“Low-rank dynamical training of feed-forward neural networks”
Friday March 10, 2023 | Time 16:30 CET
Neural networks have recently found tremendous interest in a large variety of applications. However, their memory and computational footprint can make them impractical in settings with limited computational resources. In the present contribution, a brief recapitulation on recent developments for dynamical low-rank approximation is presented. Then, based on the novel rank-adaptive unconventional robust numerical integrator for dynamical low-rank approximation, a novel algorithm(DLRT) for finding and efficiently training feed-forward neural networks having low-rank weight matrices is introduced.

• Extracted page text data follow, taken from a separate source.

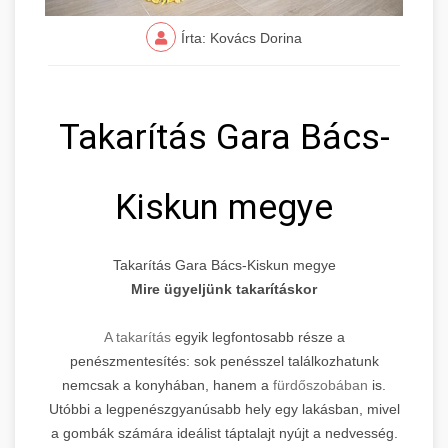
Írta: Kovács Dorina
Takarítás Gara Bács-
Kiskun megye
Takarítás Gara Bács-Kiskun megye
Mire ügyeljünk takarításkor
A takarítás
egyik legfontosabb része a
penészmentesítés: sok penésszel találkozhatunk
nemcsak a konyhában, hanem a
fürdőszobában
is.
Utóbbi a legpenészgyanúsabb hely egy lakásban, mivel
a gombák számára ideálist táptalajt nyújt a nedvesség.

It is illustrated that up to a prescribed tolerance parameter, the proposed algorithm dynamically adapts during the training phase the ranks of the weight matrices of the neural network, reducing the overall time and memory resources required by both the training and the evaluating process. Furthermore, up to numerical errors, the DLRT algorithm is shown to preserve the monotonic decrease of the loss-function along the low-rank approximations. The efficiency and accuracy of the proposed method is illustrated through a variety of numerical experiments on fully-connected and convolutional networks.The present contribution is based on a joint work with Steffen Schotthöfer(KIT), Emanuele Zangrando(GSSI), Jonas Kusch(University of Innsbruck), and Francesco Tudisco(GSSI).